Tuesday, October 9, 2018

Allan-Herndon-Dudley syndrome

Inspired by a patient

Wang J, Zhang Q, Bao X, Chen Y, Yu S. [Clinical and genetic features of five patients with Allan-Herndon-Dudley syndrome]. Zhonghua Yi Xue Yi Chuan Xue Za Zhi. 2018 Aug 10;35(4):484-488. Chinese


To delineate the clinical and genetic characteristics of patients with Allan-Herndon-Dudley syndrome (AHDS).

Genetic testing was carried out by next generation sequencing on 117 patients featuring intellectual disability and developmental delay. Clinical information including clinical manifestation, brain magnetic resonance imaging(MRI, thyroid hormone levels, and electrocardiogram was collected for those with SLC16A2 mutations.

Five male patients with SLC16A2 gene mutations were identified, including 2 affected brothers and 3 sporadic cases. The ages of the patients ranged from 8 months to 8 years. All patients presented with severe intellectual disability and developmental delay including poor head control, inability to sit independently, no speech, and poor response to external stimuli. All patients presented with hypotonia, dystonia, and positive pyramidal signs. Three patients had sinus tachycardia. All patients had abnormal thyroid hormone levels with elevated free triiodothyronine (FT3), decreased free tetraiodothyronine(FT4), and normal thyroid stimulating hormone (TSH). Brain MRI on 3 patients showed delayed myelination. Among the 3 sporadic patients, 2 carried de novo mutations including c.61G to T(p.E21X) and c.695_699delATGGT(p.N232SfsX7), respectively, 1 carried a c.42delC(p.W15GfsX69)mutation, which was inherited from his heterozygous mother. A nonsense mutation (c.916C to T, p.Q306X) was discovered in the two brothers, for which their mother was heterozygous.

AHDS is characterized by severe psychomotor developmental delay as well as congenital hypotonia, dystonia and positive pyramidal signs. Affected males may present with distinctive thyroid hormone abnormalities including increased FT3 and low FT4 accompanied by normal TSH. Delayed meylination of white matter is common. It is an X-linked mental retardation caused by SLC16A2 gene mutations.

Novara F, Groeneweg S, Freri E, Estienne M, Reho P, Matricardi S, Castellotti B, Visser WE, Zuffardi O, Visser TJ. Clinical and Molecular Characteristics of SLC16A2 (MCT8) Mutations in Three Families with the Allan-Herndon-Dudley Syndrome. Hum Mutat. 2017 Mar;38(3):260-264.


Mutations in the thyroid hormone transporter SLC16A2 (MCT8) cause the Allan-Herndon-Dudley Syndrome (AHDS), characterized by severe psychomotor retardation and peripheral thyrotoxicosis. Here, we report three newly identified AHDS patients. Previously documented mutations were identified in probands 1 (p.R271H) and 2 (p.G564R), resulting in a severe clinical phenotype. A novel mutation (p.G564E) was identified in proband 3, affecting the same Gly564 residue, but resulting in a relatively mild clinical phenotype. Functional analysis in transiently transfected COS-1 and JEG-3 cells showed a near-complete inactivation of TH transport for p.G564R, whereas considerable cell-type-dependent residual transport activity was observed for p.G564E. Both mutants showed a strong decrease in protein expression levels, but differentially affected Vmax and Km values of T3 transport. Our findings illustrate that different mutations affecting the same residue may have a differential impact on SLC16A2 transporter function, which translates into differences in severity of the clinical phenotype.

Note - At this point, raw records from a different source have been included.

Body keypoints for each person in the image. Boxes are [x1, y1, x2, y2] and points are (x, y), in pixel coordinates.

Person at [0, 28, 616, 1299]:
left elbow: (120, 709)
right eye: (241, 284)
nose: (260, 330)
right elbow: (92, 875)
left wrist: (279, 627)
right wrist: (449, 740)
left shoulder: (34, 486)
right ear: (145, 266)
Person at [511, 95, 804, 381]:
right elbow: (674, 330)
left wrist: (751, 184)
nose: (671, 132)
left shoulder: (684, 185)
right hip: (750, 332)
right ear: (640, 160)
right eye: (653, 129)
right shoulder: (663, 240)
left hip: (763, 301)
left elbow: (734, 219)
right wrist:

Shimojima K, Maruyama K, Kikuchi M, Imai A, Inoue K, Yamamoto T. Novel SLC16A2 mutations in patients with Allan-Herndon-Dudley syndrome. Intractable Rare Dis Res. 2016 Aug;5(3):214-7.


Allan-Herndon-Dudley syndrome (AHDS) is an X-linked disorder caused by impaired thyroid hormone transporter. Patients with AHDS usually exhibit severe motor developmental delay, delayed myelination of the brain white matter, and elevated T3 levels in thyroid tests. Neurological examination of two patients with neurodevelopmental delay revealed generalized hypotonia, and not paresis, as the main neurological finding. Nystagmus and dyskinesia were not observed. Brain magnetic resonance imaging demonstrated delayed myelination in early childhood in both patients. Nevertheless, matured myelination was observed at 6 years of age in one patient. Although the key finding for AHDS is elevated free T3, one of the patients showed a normal T3 level in childhood, misleading the diagnosis of AHDS. Genetic analysis revealed two novel SLC16A2 mutations, p.(Gly122Val) and p.(Gly221Ser), confirming the AHDS diagnosis. These results indicate that AHDS diagnosis is sometimes challenging owing to clinical variability among patients.